I understand that it means "Get ready", but what is the meaning of 나?


----------



## Yeji Kim

"Get ready" means 준비 해라/ 준비하세요.
"Get ready without doing something else or saying useless things." means 준비나 하세요.


----------



## zhoumoro

There are lots of grammar principles of -나.  
Could you tell us which usage is it in this case? 


Yeji Kim said:


> "Get ready" means 준비 해라/ 준비하세요.
> "Get ready without doing something else or saying useless things." means 준비나 하세요.


----------



## Pavel Bond

Thank you!


----------



## Avant Gardener

zhoumoro said:


> There are lots of grammar principles of -나.
> Could you tell us which usage is it in this case?


I'm not a native speaker, but I will try to answer your question. If I make a misstep here I hope others will correct me, but here is my sense.

(이)나 has a couple affective qualities depending on how it is being used. When used in a suggesting sentence, it tends to sound friendly or casual (e.g. '맥주나 한잔 할까' - here the addition of -나 doesn't just mean 'or something,' it also has the effect of softening the tone of the sentence).

When used in a command sentence, (이)나 has the opposite effect, and tends to add a sense of anger or pique. Frequently this usage emphasizes that the listener should do the suggested action *in contrast to whatever they are doing now*. We see this in idiomatic phrases such as '너나 잘해' (meaning mind your own business, more awkwardly translatable in a literal sense as do you,* not me*). Note that in these cases (이)나 does not literally mean 'or' in the English sense but more communicates frustration or impatience.

This phrasing can be interpreted as rude (when used in combination with insulting or aggressive language it can even carry the nuance of "Shut up and...") and it should be used with caution. That being said, it's a very common grammar pattern in Korean.


----------



## ezfeel

Avant Gardener said:


> I'm not a native speaker, but I will try to answer your question. If I make a misstep here I hope others will correct me, but here is my sense.
> 
> (이)나 has a couple affective qualities depending on how it is being used. When used in a suggesting sentence, it tends to sound friendly or casual (e.g. '맥주나 한잔 할까' - here the addition of -나 doesn't just mean 'or something,' it also has the effect of softening the tone of the sentence).
> 
> When used in a command sentence, (이)나 has the opposite effect, and tends to add a sense of anger or pique. Frequently this usage emphasizes that the listener should do the suggested action *in contrast to whatever they are doing now*. We see this in idiomatic phrases such as '너나 잘해' (meaning mind your own business, more awkwardly translatable in a literal sense as do you,* not me*). Note that in these cases (이)나 does not literally mean 'or' in the English sense but more communicates frustration or impatience.
> 
> This phrasing can be interpreted as rude (when used in combination with insulting or aggressive language it can even carry the nuance of "Shut up and...") and it should be used with caution.
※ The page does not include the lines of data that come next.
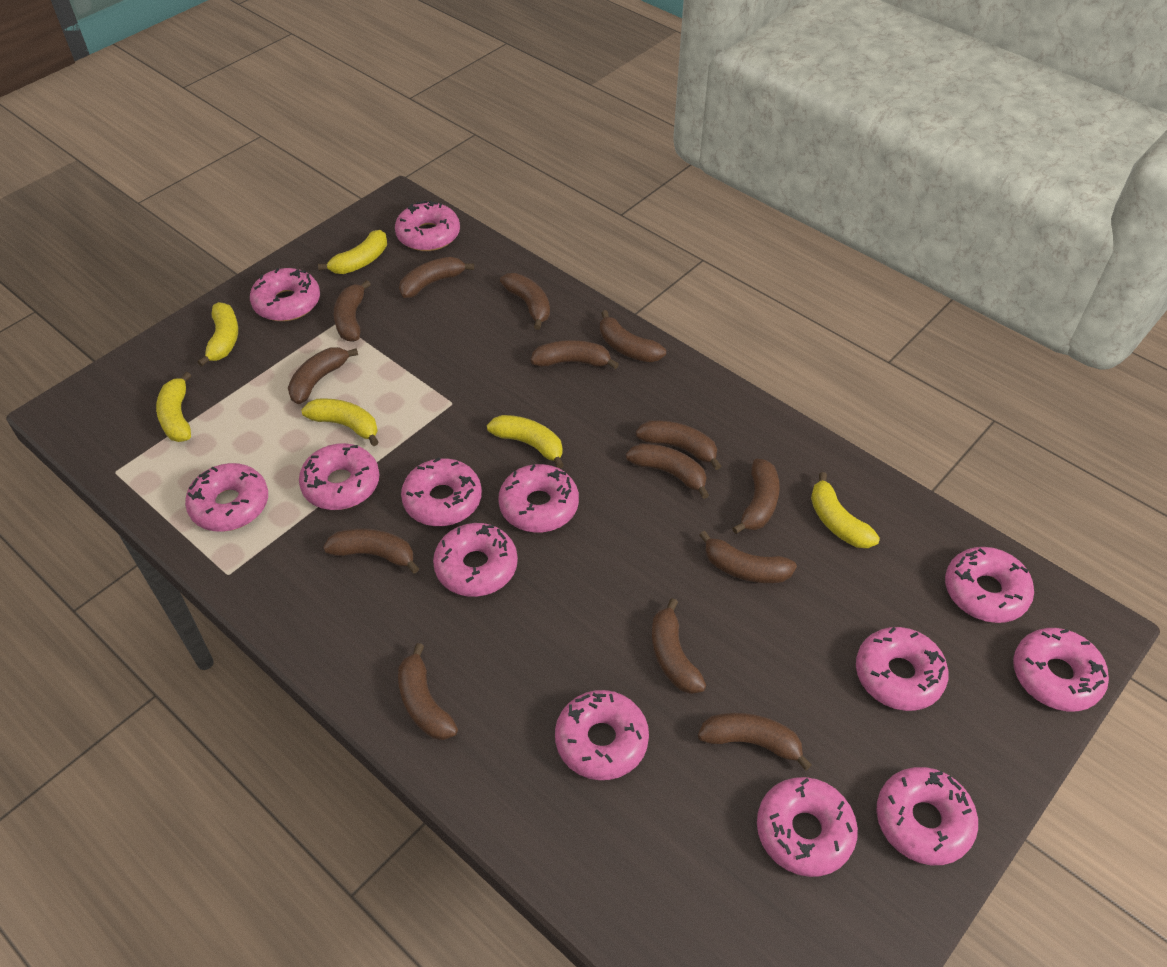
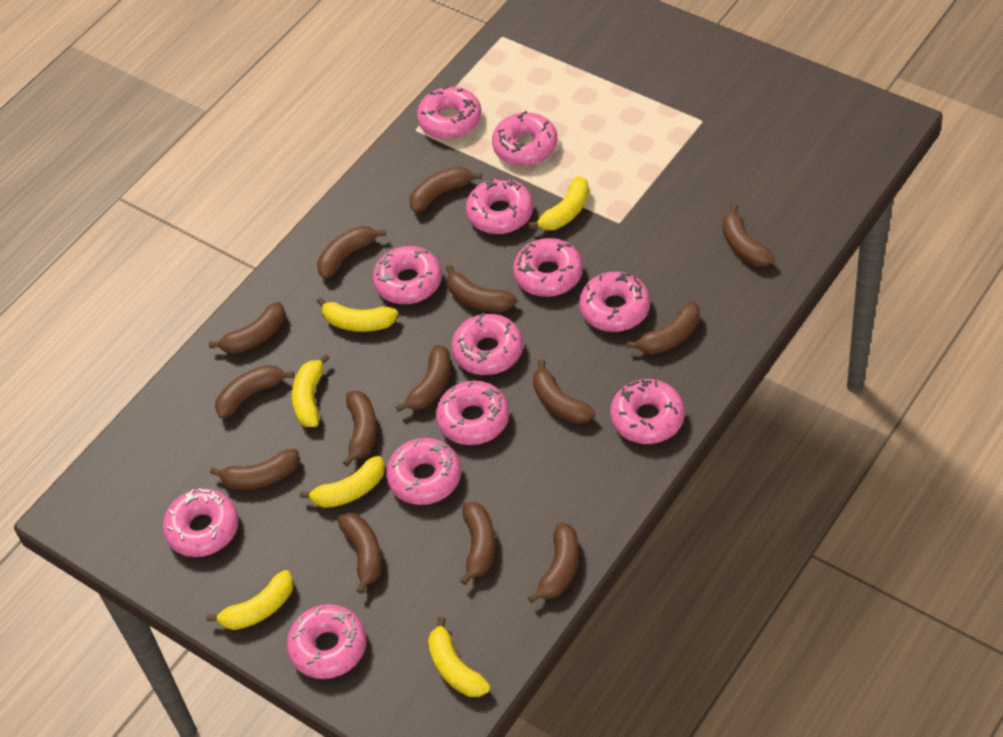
pink donut: 13 -> 12

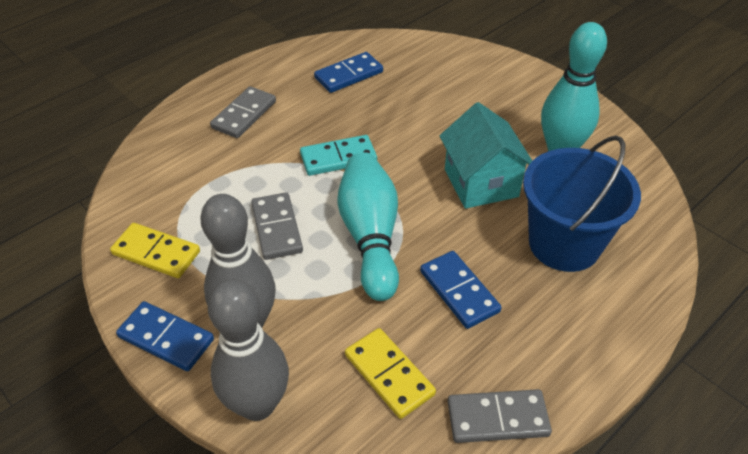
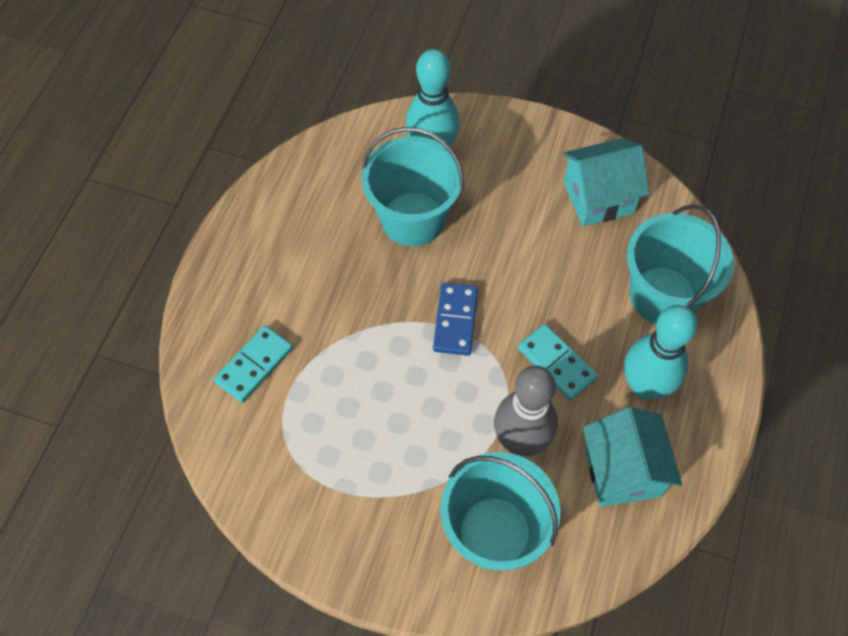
blue bucket: 1 -> 0
blue domino: 3 -> 1
grey bowling pin: 2 -> 1
grey domino: 3 -> 0
turquoise bucket: 0 -> 3
turquoise domino: 1 -> 2
turquoise house: 1 -> 2
yellow domino: 2 -> 0

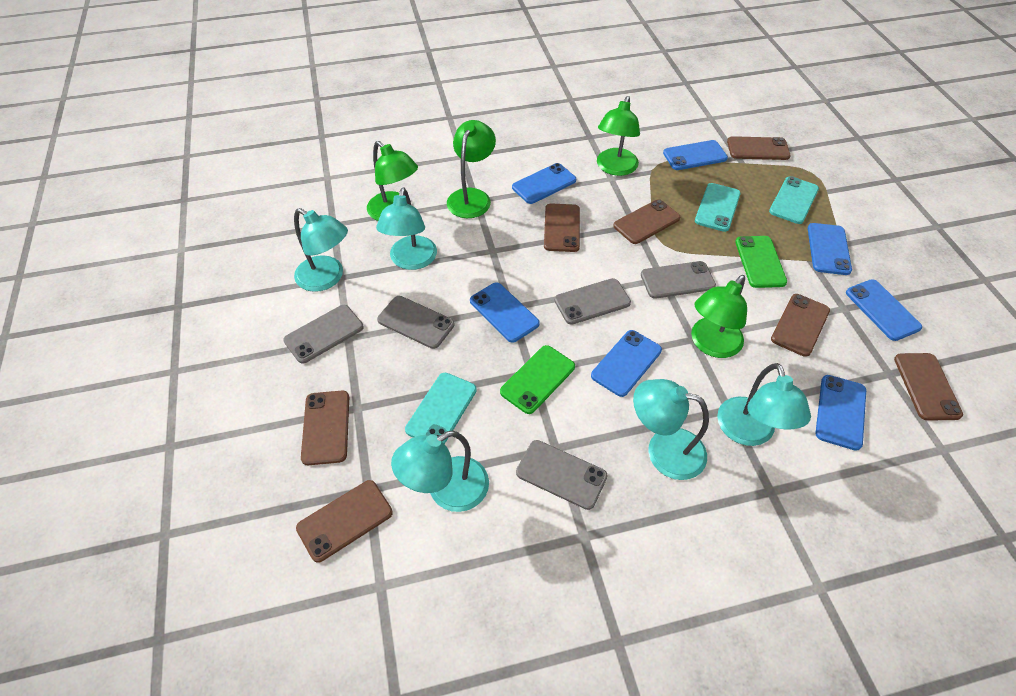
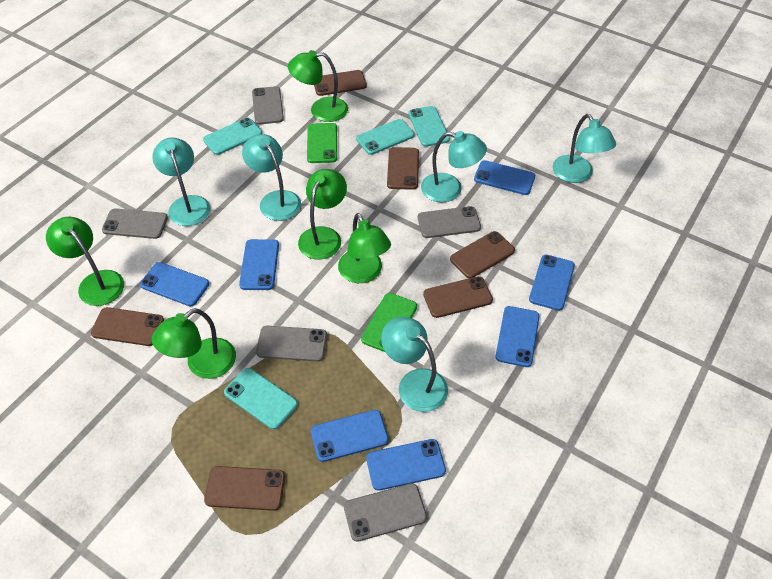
brown phone: 7 -> 6
green lamp: 4 -> 5
turquoise phone: 3 -> 4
That being said, it's a very common grammar pattern in Korean.


Avant Gardener, you nailed it 
You seem to have a even deeper understanding on Korean than native korean speakers.  
'준비(나) 하세요' sounds rude because of '나' implying that you should just get ready without doing any shitty things'.


----------



## Pavel Bond

Thanks to all, very helpful.


----------